Infatti, sono gli stessi istanti a ribadire di non aver ricevuto partecipazione di alcun provvedimento amministrativo prima del decreto di esproprio notificato loro in data 13 novembre 2012, di modo che ogni eventuale occupazione verificatasi anteriormente a tale momento non poteva che costituire per loro una condotta meramente materiale, in quanto tale estranea alla sfera di cognizione del giudice amministrativo: ciò risulta del resto confermato dalla condotta degli stessi esponenti, la cui prima iniziativa giudiziale si è svolta proprio dinanzi al Tribunale ordinario (il quale, a quanto consta in atti, non risulta avere a sua volta declinato la giurisdizione).

Sul punto può aggiungersi solo che quanto sopra, come meglio appresso si dirà, non vale per le eventuali condotte occupative ed esecutive di opere pubbliche che si siano poste a valle del suindicato decreto di esproprio, per le quali valgono le statuizioni che seguiranno.

4.2. Con distinta statuizione, il giudice di prime cure ha declinato la giurisdizione in relazione alla censura, articolata nei motivi aggiunti avverso il decreto di esproprio, a causa della mancanza in esso della previsione di un indennizzo a favore degli stessi espropriati (carenza che, nella prospettiva dell’Amministrazione, doveva intendersi giustificata dal fatto che il corrispettivo dell’ablazione dei suoli era stato a suo tempo concordato nel preliminare del 20 febbraio 2009).

Anche in relazione a tale capo di decisione, le critiche di parte appellante non colgono nel segno.

Al riguardo, va innanzi tutto richiamato il costante insegnamento giurisprudenziale secondo cui la mancata previsione di un indennizzo non è ex se circostanza viziante il decreto di esproprio (cfr. Cons. Stato, sez. IV, 24 novembre 2014, nr. 5814, id., sez. VI, 30 luglio 2013, nr. 4006).
* * * * *
DETTAGLI DEL COMPITO —
Trascrivi fedelmente dal testo sulla giurisdizione il passo compreso tra "Sul punto può" e "colgono nel segno.", estremi inclusi.

DATI GREZZI —
* * * * *
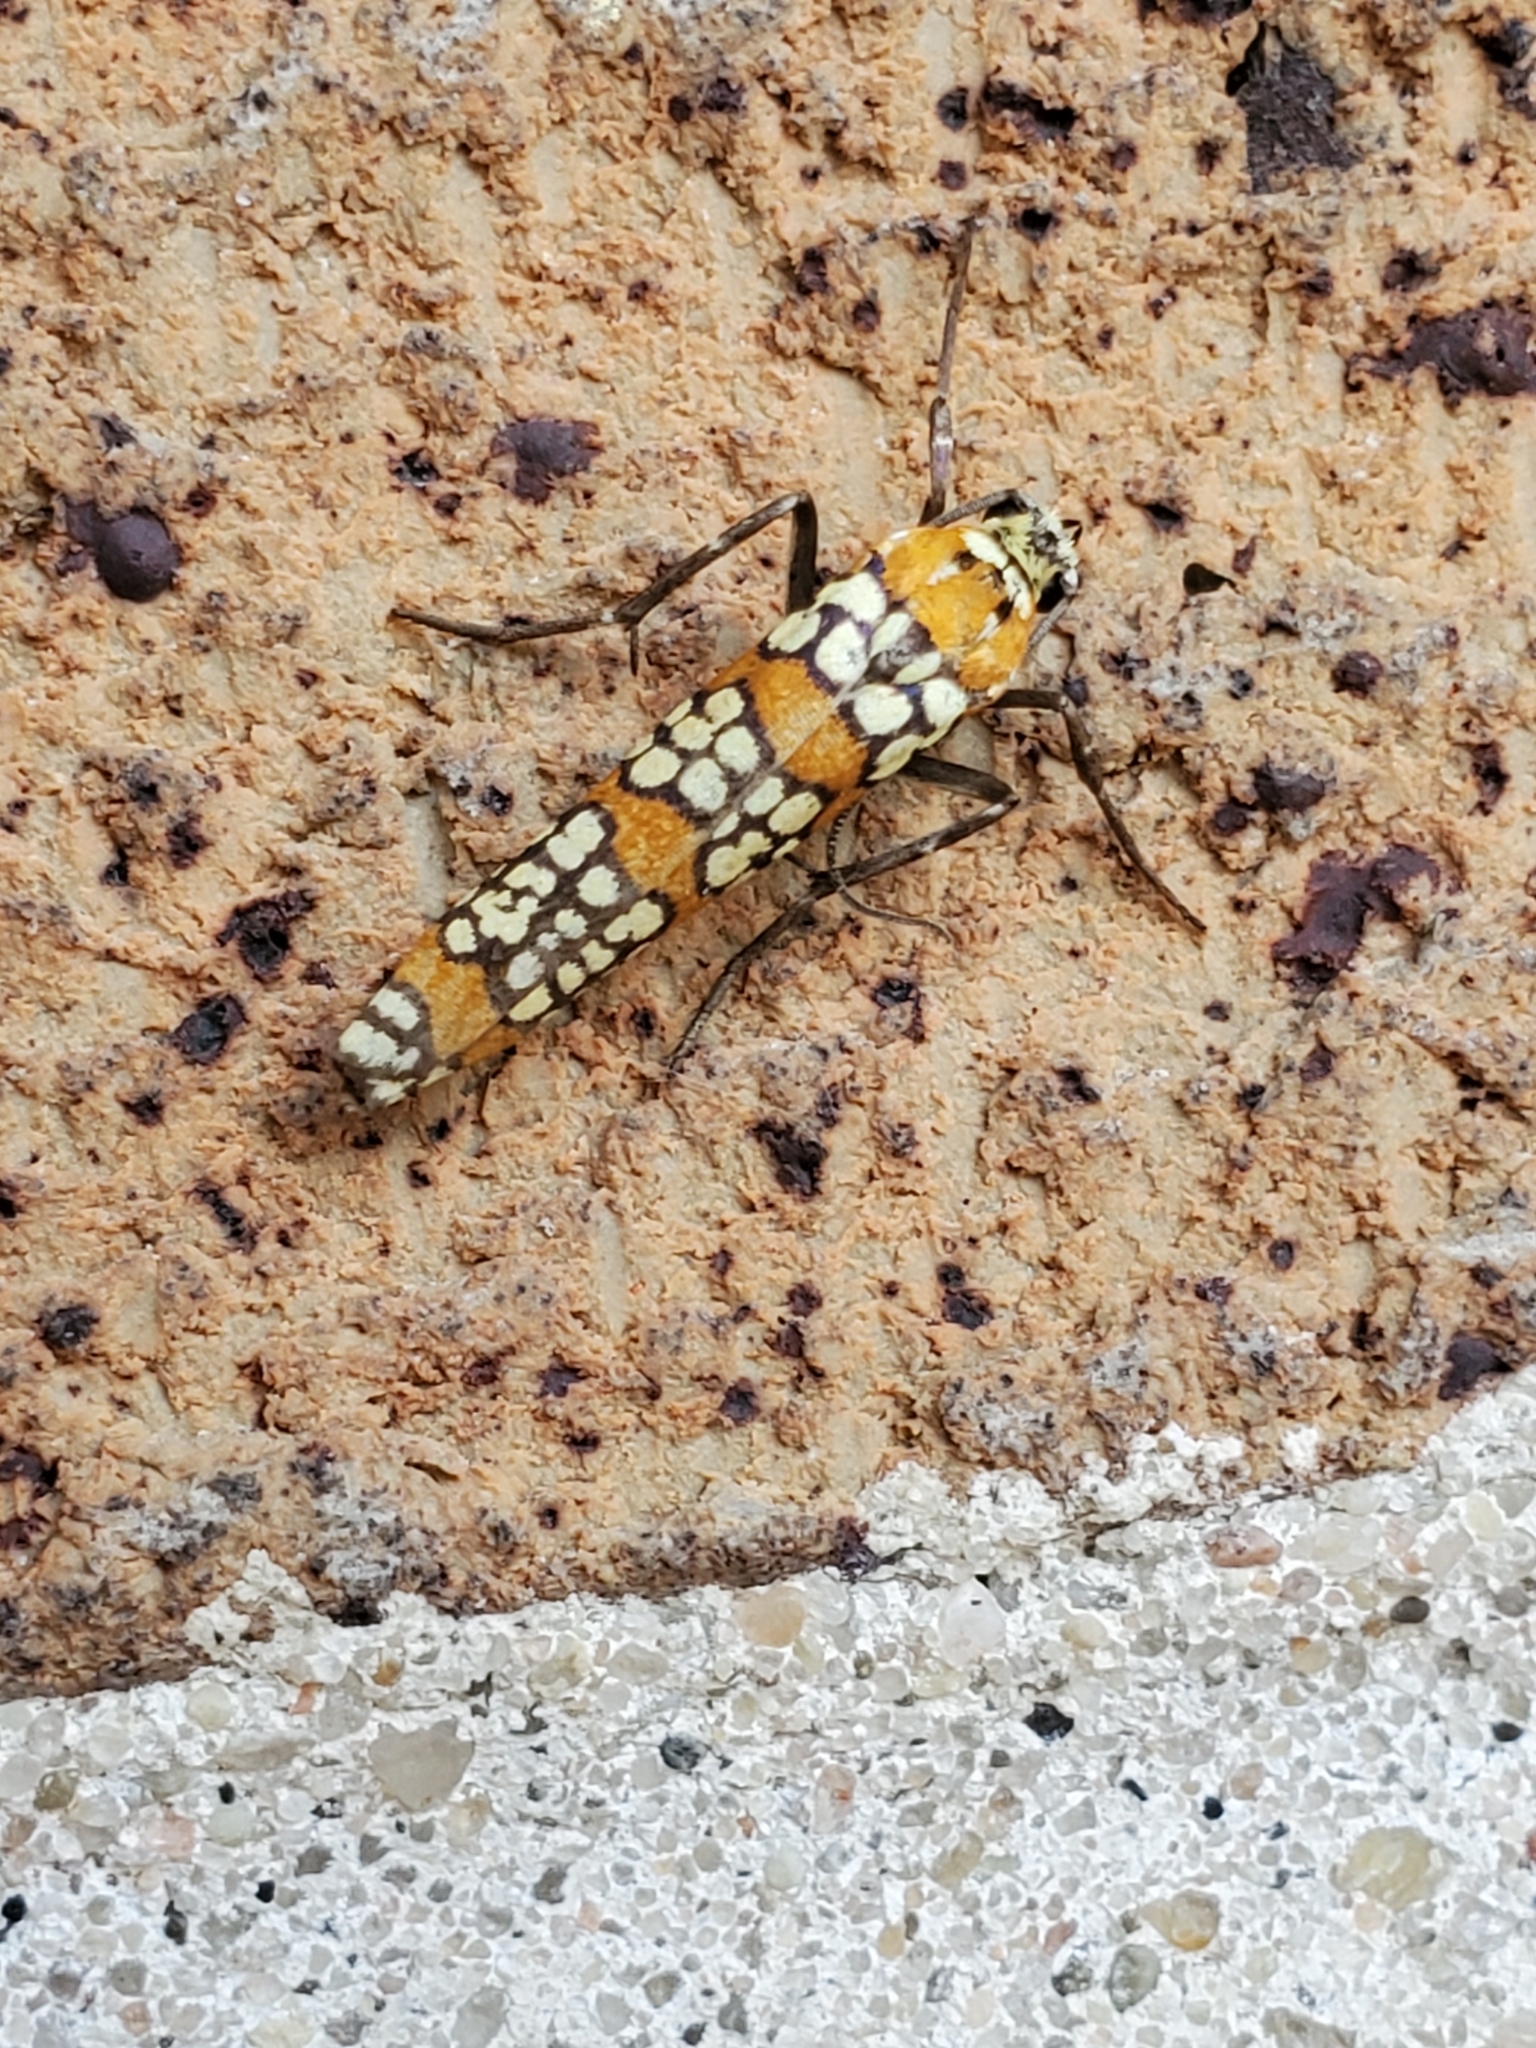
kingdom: Animalia
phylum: Arthropoda
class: Insecta
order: Lepidoptera
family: Attevidae
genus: Atteva
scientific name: Atteva punctella
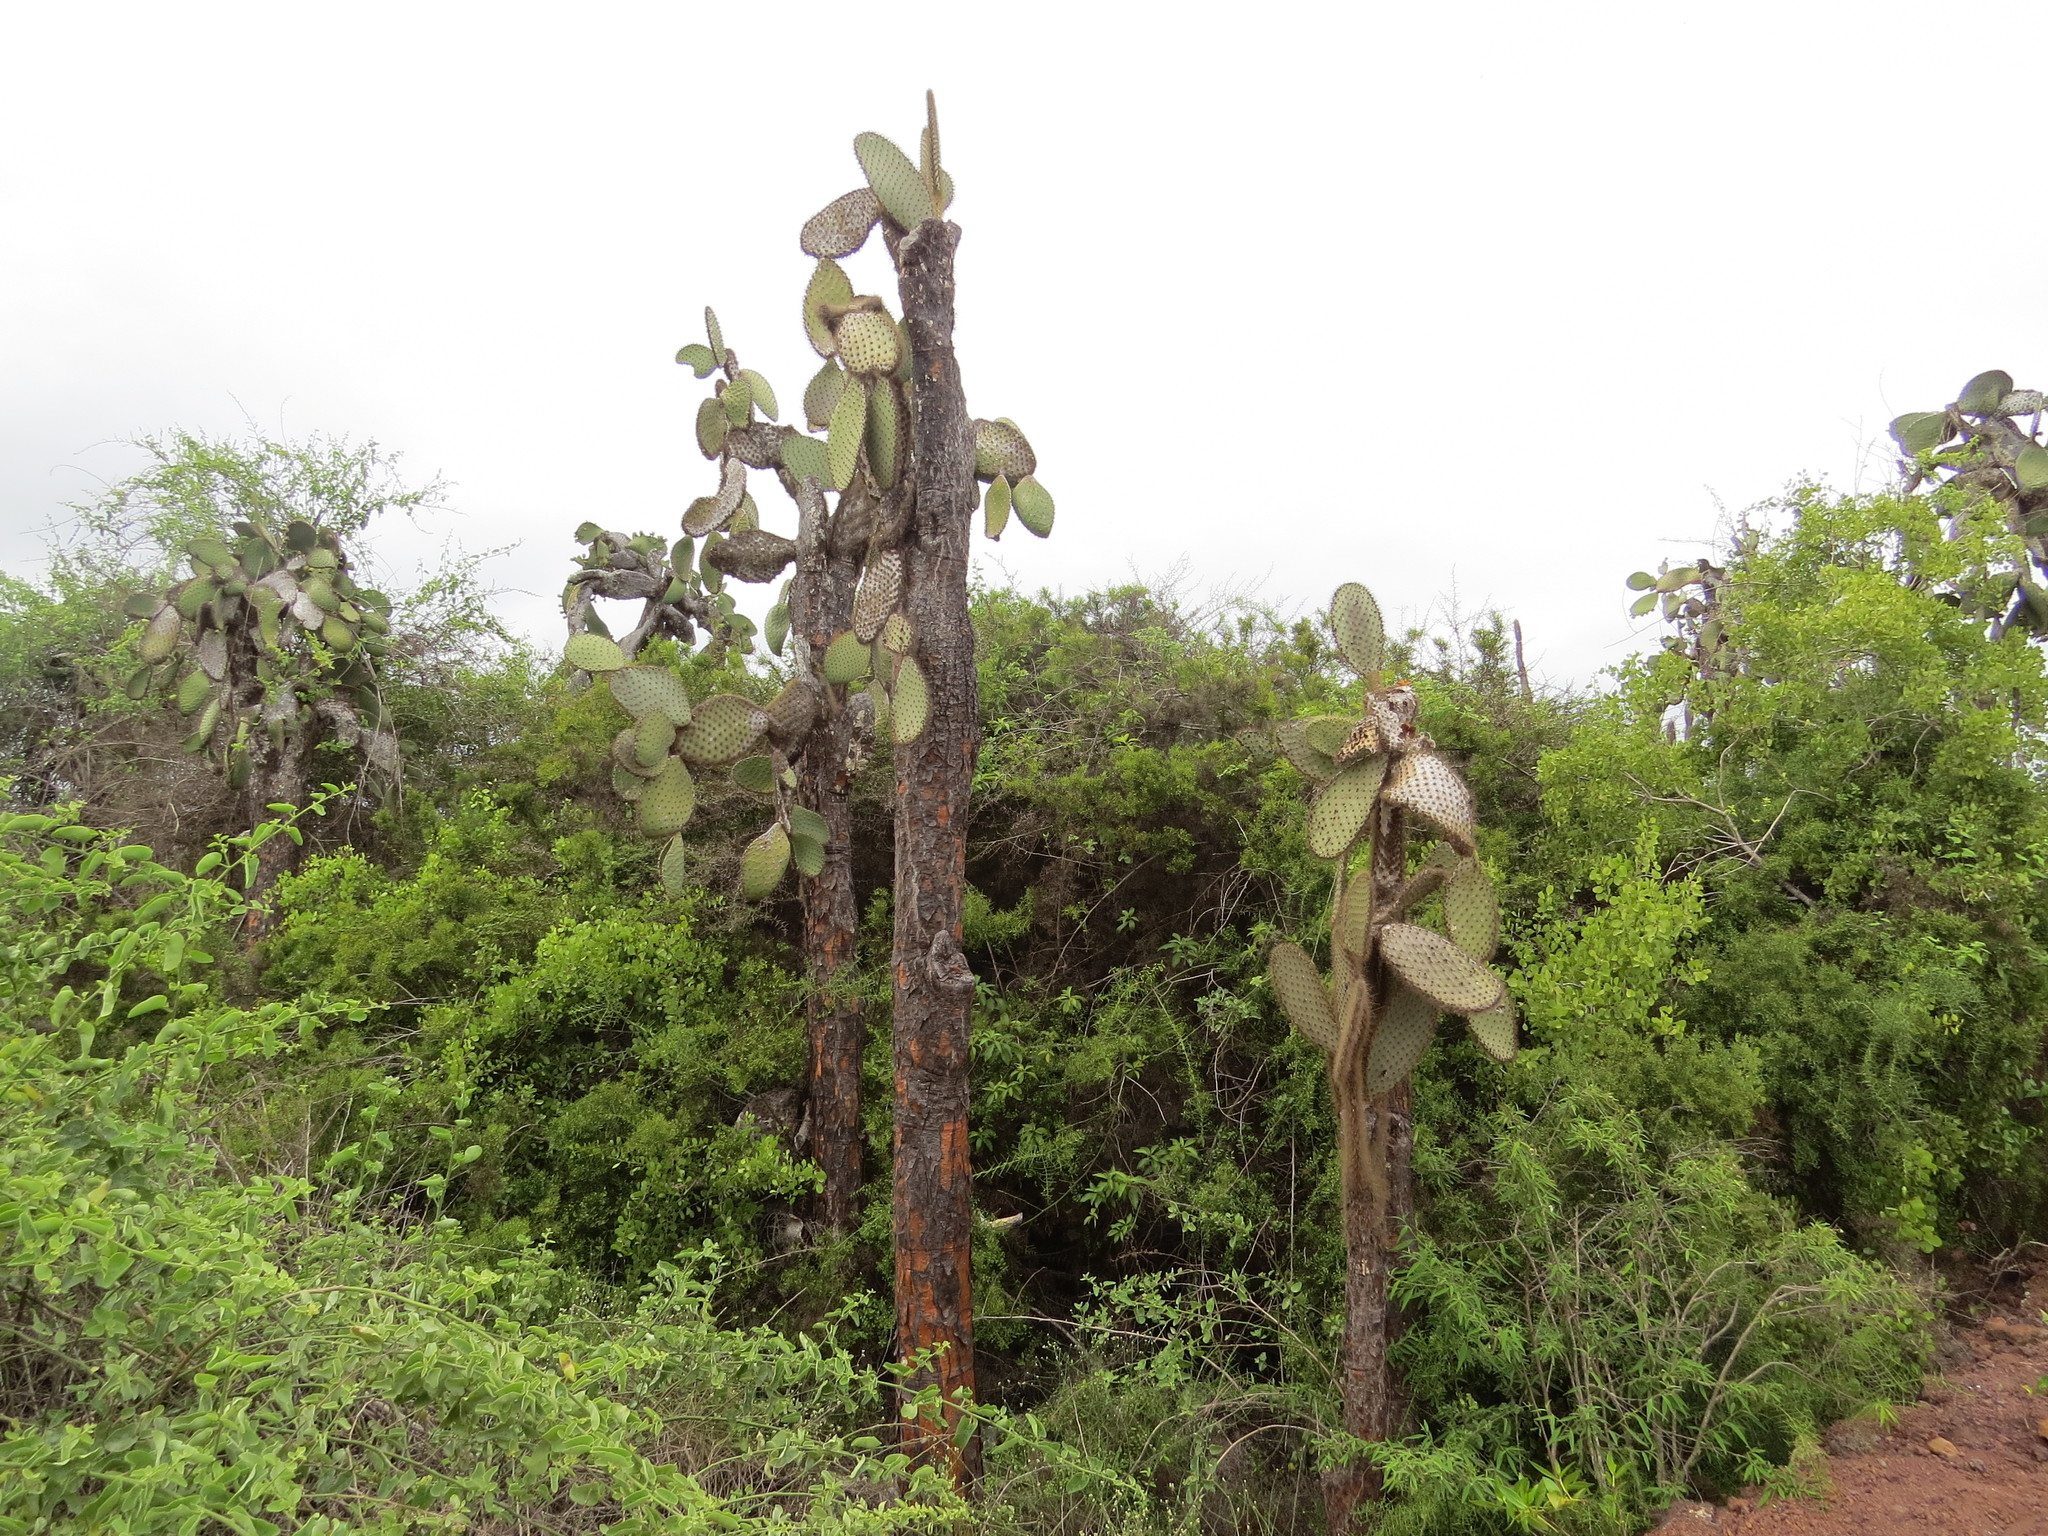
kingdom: Plantae
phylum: Tracheophyta
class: Magnoliopsida
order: Caryophyllales
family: Cactaceae
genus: Opuntia
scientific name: Opuntia galapageia
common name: Galápagos prickly pear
* * * * *
ESITO DEL COMPITO —
Sul punto può aggiungersi solo che quanto sopra, come meglio appresso si dirà, non vale per le eventuali condotte occupative ed esecutive di opere pubbliche che si siano poste a valle del suindicato decreto di esproprio, per le quali valgono le statuizioni che seguiranno.

4.2. Con distinta statuizione, il giudice di prime cure ha declinato la giurisdizione in relazione alla censura, articolata nei motivi aggiunti avverso il decreto di esproprio, a causa della mancanza in esso della previsione di un indennizzo a favore degli stessi espropriati (carenza che, nella prospettiva dell’Amministrazione, doveva intendersi giustificata dal fatto che il corrispettivo dell’ablazione dei suoli era stato a suo tempo concordato nel preliminare del 20 febbraio 2009).

Anche in relazione a tale capo di decisione, le critiche di parte appellante non colgono nel segno.